• Written task: Can you output the source text of every entry below character for character, leaving the pictures out of your answer?

Data entries

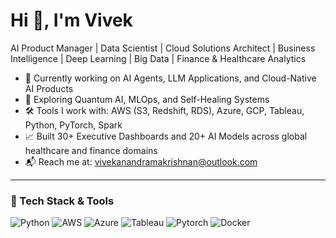 # Hi 👋, I'm Vivek

AI Product Manager | Data Scientist | Cloud Solutions Architect  | Business Intelligence | Deep Learning | Big Data | Finance & Healthcare Analytics  

- 🔭 Currently working on AI Agents, LLM Applications, and Cloud-Native AI Products  
- 🧠 Exploring Quantum AI, MLOps, and Self-Healing Systems  
- 🛠️ Tools I work with: AWS (S3, Redshift, RDS), Azure, GCP, Tableau, Python, PyTorch, Spark  
- 📈 Built 30+ Executive Dashboards and 20+ AI Models across global healthcare and finance domains  
- 📬 Reach me at: [vivekanandramakrishnan@outlook.com](mailto:vivekanandramakrishnan@outlook.com)

---

### 🔧 Tech Stack & Tools

![Python](https://img.shields.io/badge/-Python-3776AB?style=flat&logo=python&logoColor=white)
![AWS](https://img.shields.io/badge/-AWS-232F3E?style=flat&logo=amazonaws)
![Azure](https://img.shields.io/badge/-Azure-0078D4?style=flat&logo=microsoftazure)
![Tableau](https://img.shields.io/badge/-Tableau-E97627?style=flat&logo=tableau)
![Pytorch](https://img.shields.io/badge/-PyTorch-EE4C2C?style=flat&logo=pytorch)
![Docker](https://img.shields.io/badge/-Docker-2496ED?style=flat&logo=docker)
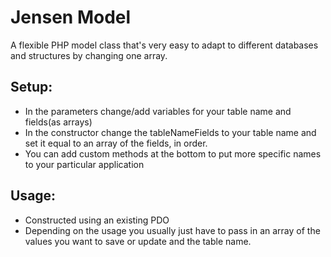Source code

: # Jensen Model

A flexible PHP model class that's very easy to adapt to different databases and structures by changing one array.

## Setup:
* In the parameters change/add variables for your table name and fields(as arrays)
* In the constructor change the tableNameFields to your table name and set it equal to an array of the fields, in order.
* You can add custom methods at the bottom to put more specific names to your particular application

## Usage:
* Constructed using an existing PDO
* Depending on the usage you usually just have to pass in an array of the values you want to save or update and the table name.
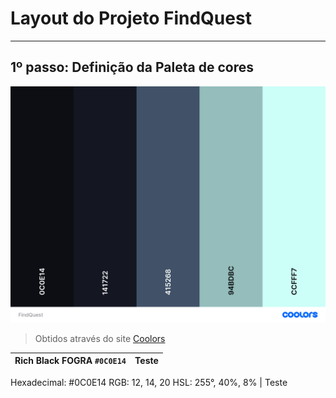 # Layout do Projeto FindQuest

***

## 1º passo: Definição da Paleta de cores

![Paleta de cores do projeto FindQuest](src/assets/images/samples/FindQuest.png)

> Obtidos através do site [Coolors](https://coolors.co)

Rich Black FOGRA `#0C0E14` | Teste
--- | ---
Hexadecimal: #0C0E14
RGB: 12, 14, 20
HSL: 255°, 40%, 8% | Teste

• Answer:
 # Hi 👋, I'm Vivek

AI Product Manager | Data Scientist | Cloud Solutions Architect  | Business Intelligence | Deep Learning | Big Data | Finance & Healthcare Analytics  

- 🔭 Currently working on AI Agents, LLM Applications, and Cloud-Native AI Products  
- 🧠 Exploring Quantum AI, MLOps, and Self-Healing Systems  
- 🛠️ Tools I work with: AWS (S3, Redshift, RDS), Azure, GCP, Tableau, Python, PyTorch, Spark  
- 📈 Built 30+ Executive Dashboards and 20+ AI Models across global healthcare and finance domains  
- 📬 Reach me at: [vivekanandramakrishnan@outlook.com](mailto:vivekanandramakrishnan@outlook.com)

---

### 🔧 Tech Stack & Tools

![Python](https://img.shields.io/badge/-Python-3776AB?style=flat&logo=python&logoColor=white)
![AWS](https://img.shields.io/badge/-AWS-232F3E?style=flat&logo=amazonaws)
![Azure](https://img.shields.io/badge/-Azure-0078D4?style=flat&logo=microsoftazure)
![Tableau](https://img.shields.io/badge/-Tableau-E97627?style=flat&logo=tableau)
![Pytorch](https://img.shields.io/badge/-PyTorch-EE4C2C?style=flat&logo=pytorch)
![Docker](https://img.shields.io/badge/-Docker-2496ED?style=flat&logo=docker)
Source code

: # Jensen Model

A flexible PHP model class that's very easy to adapt to different databases and structures by changing one array.

## Setup:
* In the parameters change/add variables for your table name and fields(as arrays)
* In the constructor change the tableNameFields to your table name and set it equal to an array of the fields, in order.
* You can add custom methods at the bottom to put more specific names to your particular application

## Usage:
* Constructed using an existing PDO
* Depending on the usage you usually just have to pass in an array of the values you want to save or update and the table name.
 # Layout do Projeto FindQuest

***

## 1º passo: Definição da Paleta de cores

![Paleta de cores do projeto FindQuest](src/assets/images/samples/FindQuest.png)

> Obtidos através do site [Coolors](https://coolors.co)

Rich Black FOGRA `#0C0E14` | Teste
--- | ---
Hexadecimal: #0C0E14
RGB: 12, 14, 20
HSL: 255°, 40%, 8% | Teste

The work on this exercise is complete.